Positioners help complete the final movements of your orthodontic treatment. You should only need to wear the appliance for 4-8 weeks.
A quad helix expander is used to expand the footprint of the upper teeth. A big advantage of using the quad helix is that doesn’t require any adjustments for a patient or their parents.
We may recommend a quad helix expander to correct a posterior crossbite, a narrow upper arch, or significant crowding with your upper teeth.
The best way to prevent malocclusions (bad bite) is to treat it early and give your teeth the chance to grow in the right environment. A RPE will slowly widen the upper jaw to prevent and treat a poor bite.

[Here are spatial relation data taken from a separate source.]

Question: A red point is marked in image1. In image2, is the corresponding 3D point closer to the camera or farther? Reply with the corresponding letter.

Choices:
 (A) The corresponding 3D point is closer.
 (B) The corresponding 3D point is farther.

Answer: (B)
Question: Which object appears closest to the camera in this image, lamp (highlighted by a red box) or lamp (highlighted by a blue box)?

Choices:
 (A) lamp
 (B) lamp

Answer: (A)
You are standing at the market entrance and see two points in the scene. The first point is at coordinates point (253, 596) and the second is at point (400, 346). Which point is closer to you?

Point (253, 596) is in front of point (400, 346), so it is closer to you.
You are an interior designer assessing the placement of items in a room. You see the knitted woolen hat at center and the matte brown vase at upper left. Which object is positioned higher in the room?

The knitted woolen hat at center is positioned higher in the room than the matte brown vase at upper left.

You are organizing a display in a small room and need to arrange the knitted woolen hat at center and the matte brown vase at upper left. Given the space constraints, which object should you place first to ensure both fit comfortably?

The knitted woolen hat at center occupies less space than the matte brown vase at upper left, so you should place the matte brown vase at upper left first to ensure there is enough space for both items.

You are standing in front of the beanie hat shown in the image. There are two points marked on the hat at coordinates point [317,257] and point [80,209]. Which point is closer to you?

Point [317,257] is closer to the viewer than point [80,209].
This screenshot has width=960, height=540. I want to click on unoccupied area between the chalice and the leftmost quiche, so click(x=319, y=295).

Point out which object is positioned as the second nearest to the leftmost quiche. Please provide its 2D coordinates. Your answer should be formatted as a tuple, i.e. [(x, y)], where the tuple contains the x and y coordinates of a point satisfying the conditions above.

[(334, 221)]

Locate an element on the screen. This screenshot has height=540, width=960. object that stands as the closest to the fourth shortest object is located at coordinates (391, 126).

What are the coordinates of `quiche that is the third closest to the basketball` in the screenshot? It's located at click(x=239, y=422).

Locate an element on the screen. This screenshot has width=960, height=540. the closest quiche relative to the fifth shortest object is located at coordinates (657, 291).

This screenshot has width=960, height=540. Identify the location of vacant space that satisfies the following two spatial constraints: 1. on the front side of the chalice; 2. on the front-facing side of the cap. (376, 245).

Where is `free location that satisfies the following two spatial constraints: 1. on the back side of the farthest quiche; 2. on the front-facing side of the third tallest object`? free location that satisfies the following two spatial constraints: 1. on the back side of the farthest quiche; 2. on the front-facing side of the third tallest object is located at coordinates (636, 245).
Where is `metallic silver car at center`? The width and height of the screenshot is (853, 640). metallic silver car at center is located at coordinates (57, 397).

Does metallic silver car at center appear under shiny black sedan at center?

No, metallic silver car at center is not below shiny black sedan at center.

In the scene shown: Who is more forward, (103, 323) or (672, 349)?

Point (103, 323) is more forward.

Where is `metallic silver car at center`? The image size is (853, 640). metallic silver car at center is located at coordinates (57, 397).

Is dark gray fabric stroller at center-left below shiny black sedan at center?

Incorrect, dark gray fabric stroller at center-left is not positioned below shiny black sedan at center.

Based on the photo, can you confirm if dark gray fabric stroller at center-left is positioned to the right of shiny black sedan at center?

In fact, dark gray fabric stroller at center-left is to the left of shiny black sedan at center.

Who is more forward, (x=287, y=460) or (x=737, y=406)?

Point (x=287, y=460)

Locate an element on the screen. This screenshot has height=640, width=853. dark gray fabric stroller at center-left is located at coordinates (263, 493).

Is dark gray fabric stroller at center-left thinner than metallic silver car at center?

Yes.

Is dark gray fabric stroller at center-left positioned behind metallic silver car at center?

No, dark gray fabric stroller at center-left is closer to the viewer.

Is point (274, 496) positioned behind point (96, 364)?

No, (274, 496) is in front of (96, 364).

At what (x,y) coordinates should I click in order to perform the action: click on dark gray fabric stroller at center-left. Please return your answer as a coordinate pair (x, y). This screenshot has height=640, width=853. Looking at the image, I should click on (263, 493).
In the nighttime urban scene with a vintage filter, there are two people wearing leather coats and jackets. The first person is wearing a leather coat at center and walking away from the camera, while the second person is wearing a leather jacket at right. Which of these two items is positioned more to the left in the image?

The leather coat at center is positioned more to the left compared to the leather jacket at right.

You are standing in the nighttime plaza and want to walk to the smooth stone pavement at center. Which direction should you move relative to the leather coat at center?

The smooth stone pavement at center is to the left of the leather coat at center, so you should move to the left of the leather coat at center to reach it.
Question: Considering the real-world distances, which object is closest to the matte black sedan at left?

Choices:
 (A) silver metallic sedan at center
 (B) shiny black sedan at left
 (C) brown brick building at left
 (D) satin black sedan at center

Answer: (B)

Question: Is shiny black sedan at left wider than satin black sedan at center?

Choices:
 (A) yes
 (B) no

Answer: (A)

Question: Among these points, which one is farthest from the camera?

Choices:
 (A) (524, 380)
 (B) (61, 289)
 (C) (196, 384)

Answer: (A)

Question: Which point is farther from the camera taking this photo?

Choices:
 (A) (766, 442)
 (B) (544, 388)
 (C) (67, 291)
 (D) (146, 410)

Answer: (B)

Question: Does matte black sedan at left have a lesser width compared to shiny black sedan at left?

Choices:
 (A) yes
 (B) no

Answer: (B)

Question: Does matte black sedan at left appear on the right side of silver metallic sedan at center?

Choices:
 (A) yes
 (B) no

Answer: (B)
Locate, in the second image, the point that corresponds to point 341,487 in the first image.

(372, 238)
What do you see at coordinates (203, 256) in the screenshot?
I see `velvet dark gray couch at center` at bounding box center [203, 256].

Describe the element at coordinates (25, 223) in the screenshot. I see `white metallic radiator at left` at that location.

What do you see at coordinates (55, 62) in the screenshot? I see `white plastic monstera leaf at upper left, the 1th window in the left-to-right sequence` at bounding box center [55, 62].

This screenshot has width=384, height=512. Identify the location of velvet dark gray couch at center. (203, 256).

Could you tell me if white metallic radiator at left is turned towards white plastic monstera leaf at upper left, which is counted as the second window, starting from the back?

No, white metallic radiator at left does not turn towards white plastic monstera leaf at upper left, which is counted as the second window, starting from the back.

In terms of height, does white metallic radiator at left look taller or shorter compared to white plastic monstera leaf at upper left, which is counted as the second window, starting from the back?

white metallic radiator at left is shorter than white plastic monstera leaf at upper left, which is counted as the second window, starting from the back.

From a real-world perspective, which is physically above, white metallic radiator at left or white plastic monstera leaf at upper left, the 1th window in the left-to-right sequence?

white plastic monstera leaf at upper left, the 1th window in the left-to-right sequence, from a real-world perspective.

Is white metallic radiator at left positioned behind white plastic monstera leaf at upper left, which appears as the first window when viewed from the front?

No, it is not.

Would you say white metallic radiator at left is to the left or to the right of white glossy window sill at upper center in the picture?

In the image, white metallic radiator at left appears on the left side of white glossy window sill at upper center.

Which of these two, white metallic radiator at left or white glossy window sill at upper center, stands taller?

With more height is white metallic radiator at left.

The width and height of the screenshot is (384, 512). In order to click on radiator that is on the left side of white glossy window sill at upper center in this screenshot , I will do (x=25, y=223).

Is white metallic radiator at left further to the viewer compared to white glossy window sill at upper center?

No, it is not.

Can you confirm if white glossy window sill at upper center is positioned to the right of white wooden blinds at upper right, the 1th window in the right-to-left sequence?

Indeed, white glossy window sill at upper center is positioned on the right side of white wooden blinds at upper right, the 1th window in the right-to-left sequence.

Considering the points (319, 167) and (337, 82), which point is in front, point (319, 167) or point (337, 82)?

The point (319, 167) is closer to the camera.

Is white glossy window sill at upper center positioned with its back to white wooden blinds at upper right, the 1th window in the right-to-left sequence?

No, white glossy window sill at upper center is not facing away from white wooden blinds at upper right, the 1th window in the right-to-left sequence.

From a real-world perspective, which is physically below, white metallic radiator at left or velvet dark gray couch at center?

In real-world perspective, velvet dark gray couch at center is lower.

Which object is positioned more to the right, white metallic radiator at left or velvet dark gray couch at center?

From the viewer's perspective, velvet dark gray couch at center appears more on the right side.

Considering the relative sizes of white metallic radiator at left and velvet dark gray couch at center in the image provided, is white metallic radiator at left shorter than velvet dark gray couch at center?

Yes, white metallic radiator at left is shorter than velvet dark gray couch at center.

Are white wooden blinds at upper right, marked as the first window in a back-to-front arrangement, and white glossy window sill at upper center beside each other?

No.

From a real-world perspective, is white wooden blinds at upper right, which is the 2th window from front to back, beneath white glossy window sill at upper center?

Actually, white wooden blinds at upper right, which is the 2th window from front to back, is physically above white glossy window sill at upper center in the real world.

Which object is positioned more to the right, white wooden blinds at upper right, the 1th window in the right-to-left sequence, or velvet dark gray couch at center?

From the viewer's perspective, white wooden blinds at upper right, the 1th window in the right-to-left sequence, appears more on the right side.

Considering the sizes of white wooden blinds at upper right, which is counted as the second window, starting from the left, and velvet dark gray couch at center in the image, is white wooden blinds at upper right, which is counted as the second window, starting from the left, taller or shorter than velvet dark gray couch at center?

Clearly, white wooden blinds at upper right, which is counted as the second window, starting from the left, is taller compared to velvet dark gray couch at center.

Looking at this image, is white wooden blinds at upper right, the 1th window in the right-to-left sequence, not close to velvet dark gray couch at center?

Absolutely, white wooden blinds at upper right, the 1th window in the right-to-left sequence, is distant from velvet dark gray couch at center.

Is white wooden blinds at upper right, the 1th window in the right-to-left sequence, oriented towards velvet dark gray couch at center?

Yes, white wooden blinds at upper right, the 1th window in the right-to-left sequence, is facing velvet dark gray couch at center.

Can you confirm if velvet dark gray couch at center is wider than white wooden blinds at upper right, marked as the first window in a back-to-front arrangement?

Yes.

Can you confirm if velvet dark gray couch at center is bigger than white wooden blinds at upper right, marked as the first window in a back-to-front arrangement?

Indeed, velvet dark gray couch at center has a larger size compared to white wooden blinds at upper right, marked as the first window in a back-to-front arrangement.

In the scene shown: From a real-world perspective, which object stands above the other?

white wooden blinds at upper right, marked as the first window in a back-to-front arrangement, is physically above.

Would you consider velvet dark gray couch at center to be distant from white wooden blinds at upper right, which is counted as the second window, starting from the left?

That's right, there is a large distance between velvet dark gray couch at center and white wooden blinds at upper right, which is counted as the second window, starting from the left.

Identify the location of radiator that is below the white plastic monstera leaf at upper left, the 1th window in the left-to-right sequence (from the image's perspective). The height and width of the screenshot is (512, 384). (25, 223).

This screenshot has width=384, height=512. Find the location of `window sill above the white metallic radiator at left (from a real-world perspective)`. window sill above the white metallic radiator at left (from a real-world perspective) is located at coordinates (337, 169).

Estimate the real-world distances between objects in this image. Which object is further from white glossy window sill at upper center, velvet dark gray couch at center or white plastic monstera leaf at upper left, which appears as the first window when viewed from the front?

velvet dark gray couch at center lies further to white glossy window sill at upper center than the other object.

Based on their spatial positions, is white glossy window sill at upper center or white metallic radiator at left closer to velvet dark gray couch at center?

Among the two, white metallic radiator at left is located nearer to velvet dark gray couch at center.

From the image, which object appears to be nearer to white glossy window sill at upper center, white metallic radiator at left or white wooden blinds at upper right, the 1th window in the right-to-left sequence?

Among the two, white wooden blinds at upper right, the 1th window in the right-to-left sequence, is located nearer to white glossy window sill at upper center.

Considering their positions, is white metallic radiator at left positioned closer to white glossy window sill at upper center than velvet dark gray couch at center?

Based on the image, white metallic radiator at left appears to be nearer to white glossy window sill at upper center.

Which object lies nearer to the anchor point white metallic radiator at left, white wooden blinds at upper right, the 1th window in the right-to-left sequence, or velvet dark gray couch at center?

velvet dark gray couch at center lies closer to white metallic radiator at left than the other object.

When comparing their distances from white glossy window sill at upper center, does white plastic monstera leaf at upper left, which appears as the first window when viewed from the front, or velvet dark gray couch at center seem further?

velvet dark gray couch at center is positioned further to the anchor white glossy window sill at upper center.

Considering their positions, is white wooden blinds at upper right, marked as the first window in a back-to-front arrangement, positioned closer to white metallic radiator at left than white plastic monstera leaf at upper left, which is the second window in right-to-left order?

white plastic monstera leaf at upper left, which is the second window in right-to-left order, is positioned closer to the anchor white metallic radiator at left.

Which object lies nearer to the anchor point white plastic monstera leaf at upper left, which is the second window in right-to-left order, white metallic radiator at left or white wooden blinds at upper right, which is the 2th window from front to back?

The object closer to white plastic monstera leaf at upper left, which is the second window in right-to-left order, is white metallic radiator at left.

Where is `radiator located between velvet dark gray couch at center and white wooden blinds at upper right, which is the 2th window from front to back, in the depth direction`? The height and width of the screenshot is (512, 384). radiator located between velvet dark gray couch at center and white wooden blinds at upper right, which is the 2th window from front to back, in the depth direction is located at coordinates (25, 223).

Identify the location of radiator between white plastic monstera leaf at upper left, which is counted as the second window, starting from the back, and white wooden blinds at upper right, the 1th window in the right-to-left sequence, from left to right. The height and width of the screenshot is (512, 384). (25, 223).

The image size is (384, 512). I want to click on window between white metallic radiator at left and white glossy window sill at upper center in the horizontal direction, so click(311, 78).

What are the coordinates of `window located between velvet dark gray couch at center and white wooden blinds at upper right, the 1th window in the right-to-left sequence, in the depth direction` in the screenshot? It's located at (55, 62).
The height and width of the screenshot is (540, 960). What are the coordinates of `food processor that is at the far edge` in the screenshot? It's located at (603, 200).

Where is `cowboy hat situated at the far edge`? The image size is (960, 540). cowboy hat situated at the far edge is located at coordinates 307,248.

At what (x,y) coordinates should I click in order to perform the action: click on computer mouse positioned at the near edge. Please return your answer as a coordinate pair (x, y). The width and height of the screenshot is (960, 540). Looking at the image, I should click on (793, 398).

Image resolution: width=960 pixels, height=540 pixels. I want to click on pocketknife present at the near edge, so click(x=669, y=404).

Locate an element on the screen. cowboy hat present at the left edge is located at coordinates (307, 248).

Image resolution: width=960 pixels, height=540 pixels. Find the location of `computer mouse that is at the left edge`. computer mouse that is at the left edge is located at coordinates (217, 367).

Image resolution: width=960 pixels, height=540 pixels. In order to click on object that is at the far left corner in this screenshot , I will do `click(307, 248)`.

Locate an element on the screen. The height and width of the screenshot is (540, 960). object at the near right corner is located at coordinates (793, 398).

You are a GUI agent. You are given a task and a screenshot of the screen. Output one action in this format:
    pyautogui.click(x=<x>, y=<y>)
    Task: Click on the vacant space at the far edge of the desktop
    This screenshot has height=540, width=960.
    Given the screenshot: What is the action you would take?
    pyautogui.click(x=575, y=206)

We most commonly use a rapid palatal expander with kids, because prior to puberty, the two halves that make up the upper jaw can be stabalized more easily with this appliance.
Most of our patients will use a rapid palatal expander for 3-6 months. You may experience a small amouint of soreness or pressure for the first few days, but over-the-counter medication can ease any discomfort.
Seperators are little rubber doughnuts that may be placed between your teeth to move them apart between appointments to make way for bands.
When your bands are placed, we’ll remove any seperators or spacers. It’s important to note, seperators do not tolerate sticky foods, toothpicks, or flossing.
We’ll work with you to modify your routine between appointments to ensure the separators do their job!
We may use TADs when we want to move certain teeth while keeping other teeth still. Previously, headgear was a popular way to accomplish this, but through advances – temporary anchorage devices were developed.
It can sound intimidating, but these are small “mini-screws” that act like dental implants. TADs allow us to correct issues that would noramlly require corrective jaw surgery, such as an open bite.
There may be some initial soreness where the TADs were placed, but this can be remedied with over-the-counter pain management and rest.
Bite Turbos are small accessories that are bonded to your teeth that put specific pressure on other teeth to help them move more quickly.
We use Turbo Brackets most often with patients that have deep overbites, but they can be used in a variety of other cases as well.
Another advantage of turbo brackets is they prevent biting on your actual brackets and reduce the overall chance for damage to your braces and opposing teeth.